Tuesday 25 November 2014

203 server response code

Here's a very interesting code that Scrutiny turned up on a website.

Scrutiny reports '203 non-authoritative information'. W3C elaborates on this a little bit:

Partial Information 203
When received in the response to a GET command, this indicates that the returned metainformation is not a definitive set of the object from a server with a copy of the object, but is from a private overlaid web. This may include annotation information about the object, for example.

So this means that a third-party is providing the information you see. Presumably this is no different from something many of us do - making some space available on the page and allowing Google or another third party to populate it with advertising. (And indeed the page you get at the domain in question here is the kind of thing you'd expect from clicking on an ad).

What's interesting here is that you can visit a domain and see a page not controlled by the owner of that domain.

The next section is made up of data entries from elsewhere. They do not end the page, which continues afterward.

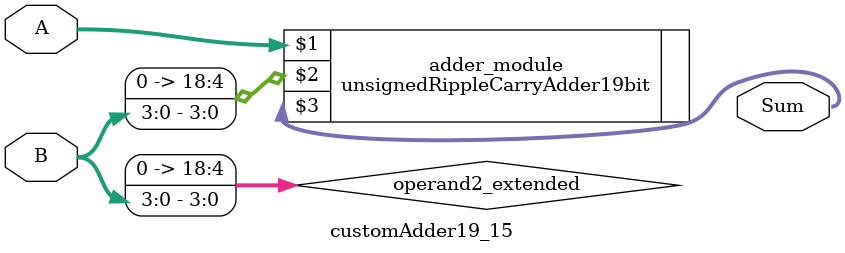
<source format=v>

module customAdder19_15(
                    input [18 : 0] A,
                    input [3 : 0] B,
                    
                    output [19 : 0] Sum
            );

    wire [18 : 0] operand2_extended;
    
    assign operand2_extended =  {15'b0, B};
    
    unsignedRippleCarryAdder19bit adder_module(
        A,
        operand2_extended,
        Sum
    );
    
endmodule
        
</source>
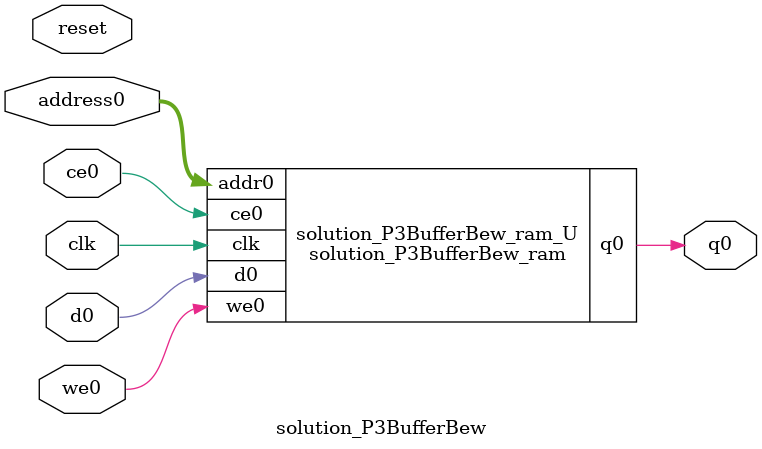
<source format=v>

`timescale 1 ns / 1 ps
module solution_P3BufferBew_ram (addr0, ce0, d0, we0, q0,  clk);

parameter DWIDTH = 1;
parameter AWIDTH = 10;
parameter MEM_SIZE = 1000;

input[AWIDTH-1:0] addr0;
input ce0;
input[DWIDTH-1:0] d0;
input we0;
output reg[DWIDTH-1:0] q0;
input clk;

(* ram_style = "distributed" *)reg [DWIDTH-1:0] ram[0:MEM_SIZE-1];




always @(posedge clk)  
begin 
    if (ce0) 
    begin
        if (we0) 
        begin 
            ram[addr0] <= d0; 
            q0 <= d0;
        end 
        else 
            q0 <= ram[addr0];
    end
end


endmodule


`timescale 1 ns / 1 ps
module solution_P3BufferBew(
    reset,
    clk,
    address0,
    ce0,
    we0,
    d0,
    q0);

parameter DataWidth = 32'd1;
parameter AddressRange = 32'd1000;
parameter AddressWidth = 32'd10;
input reset;
input clk;
input[AddressWidth - 1:0] address0;
input ce0;
input we0;
input[DataWidth - 1:0] d0;
output[DataWidth - 1:0] q0;



solution_P3BufferBew_ram solution_P3BufferBew_ram_U(
    .clk( clk ),
    .addr0( address0 ),
    .ce0( ce0 ),
    .we0( we0 ),
    .d0( d0 ),
    .q0( q0 ));

endmodule


</source>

I guess a less responsible owner wouldn't have the server give this response code, but this seems to me like information I'd really like to know while I'm browsing. Should your browser alert you to this?

Friday 14 November 2014

Link checking Wordpress websites using Scrutiny

This article is for you if you want to scan your Wordpress site for broken links, SEO issues, generate a sitemap, or perform spelling / grammar checks. It also applies to other CMS's which generate 'SEO-friendly' urls.

If you want to start your crawl at the root, www.my-wordpress-site.com then just go ahead, it should be fine and you can limit your crawl if you need to by including or excluding partial urls (blacklisting or whitelisting).

But if you wish to start deep within a site, Scrutiny will limit its crawl to pages within and below that directory. eg www.my-wordpress-site.com/publications/all-publications/

You may know that all-publications is a page. But to Scrutiny it looks like a directory (it's not the trailing slash, it's the lack of a file extension) and it will dutifully check all links on that page but only follow (crawl) links which are in the same 'directory' or below. Therefore your pages won't be fully crawled as you expect.

Since v5.5, Scrutiny has a new option on the Settings screen which allows you to tell Scrutiny that urls are in this form.

It means 'the last part of this url is a filename, not a directory' and so in our example, a crawl starting at www.my-wordpress-site.com/publications/all-publications/  would be limited to the /publications/  directory which is probably what you would expect.